WORK TO COMPLETE: Here is a listing; work out how many of its lines contain the word "Ciputra", and state only that number.

STUDY MATERIAL:
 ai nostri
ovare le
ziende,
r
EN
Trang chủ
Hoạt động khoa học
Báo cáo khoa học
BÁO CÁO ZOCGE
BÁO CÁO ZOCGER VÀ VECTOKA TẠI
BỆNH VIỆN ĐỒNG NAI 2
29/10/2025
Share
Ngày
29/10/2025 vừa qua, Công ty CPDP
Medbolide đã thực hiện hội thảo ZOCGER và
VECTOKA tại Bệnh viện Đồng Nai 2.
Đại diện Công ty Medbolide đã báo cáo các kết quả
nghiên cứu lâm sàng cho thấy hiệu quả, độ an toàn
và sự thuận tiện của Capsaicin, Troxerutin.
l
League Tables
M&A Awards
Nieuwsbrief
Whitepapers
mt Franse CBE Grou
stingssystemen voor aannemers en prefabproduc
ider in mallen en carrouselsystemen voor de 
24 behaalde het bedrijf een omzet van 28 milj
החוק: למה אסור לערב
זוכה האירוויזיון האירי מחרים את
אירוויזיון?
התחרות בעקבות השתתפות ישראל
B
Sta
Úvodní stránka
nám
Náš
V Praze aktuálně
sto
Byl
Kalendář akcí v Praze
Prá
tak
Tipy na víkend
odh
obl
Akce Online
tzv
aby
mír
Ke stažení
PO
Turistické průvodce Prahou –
--
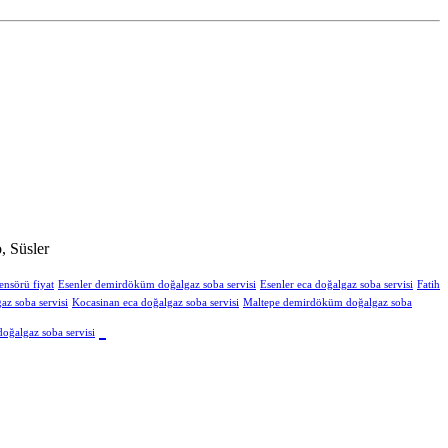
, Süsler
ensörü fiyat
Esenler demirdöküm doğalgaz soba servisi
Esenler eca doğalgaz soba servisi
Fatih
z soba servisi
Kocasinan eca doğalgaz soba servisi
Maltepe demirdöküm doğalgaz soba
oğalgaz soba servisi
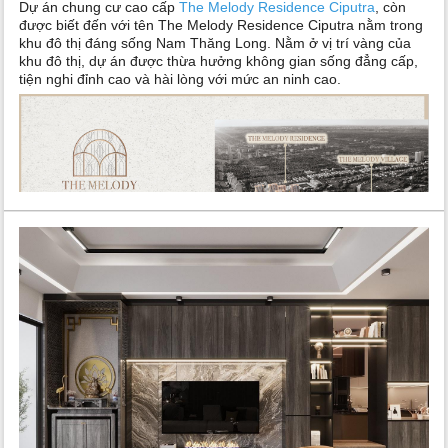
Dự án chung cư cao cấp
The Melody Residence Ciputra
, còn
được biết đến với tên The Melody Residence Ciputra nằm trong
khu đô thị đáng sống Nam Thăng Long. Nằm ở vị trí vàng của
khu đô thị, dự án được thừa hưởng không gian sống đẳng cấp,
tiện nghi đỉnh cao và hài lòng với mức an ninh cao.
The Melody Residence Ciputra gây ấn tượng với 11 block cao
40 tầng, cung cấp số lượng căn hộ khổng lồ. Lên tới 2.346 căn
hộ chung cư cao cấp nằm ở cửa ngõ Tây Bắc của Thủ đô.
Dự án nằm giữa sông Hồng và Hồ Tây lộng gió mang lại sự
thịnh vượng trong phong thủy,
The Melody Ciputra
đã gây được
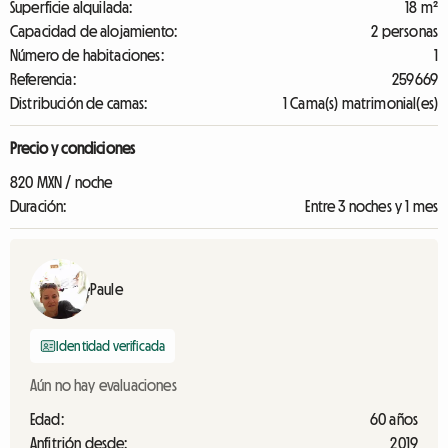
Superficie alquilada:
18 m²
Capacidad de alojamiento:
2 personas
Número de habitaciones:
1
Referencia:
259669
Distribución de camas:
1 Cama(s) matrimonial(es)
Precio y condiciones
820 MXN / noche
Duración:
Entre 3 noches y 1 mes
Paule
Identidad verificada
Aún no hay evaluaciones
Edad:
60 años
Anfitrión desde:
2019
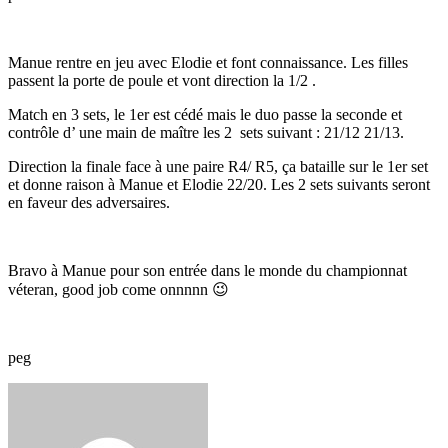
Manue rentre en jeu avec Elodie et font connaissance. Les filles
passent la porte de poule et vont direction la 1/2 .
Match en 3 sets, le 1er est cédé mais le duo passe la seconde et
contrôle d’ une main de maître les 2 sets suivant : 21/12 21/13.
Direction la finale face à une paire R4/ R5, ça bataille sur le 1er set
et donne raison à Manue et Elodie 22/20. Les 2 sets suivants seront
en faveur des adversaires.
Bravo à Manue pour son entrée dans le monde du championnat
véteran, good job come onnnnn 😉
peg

ANSWER TO THIS PROBLEM: 4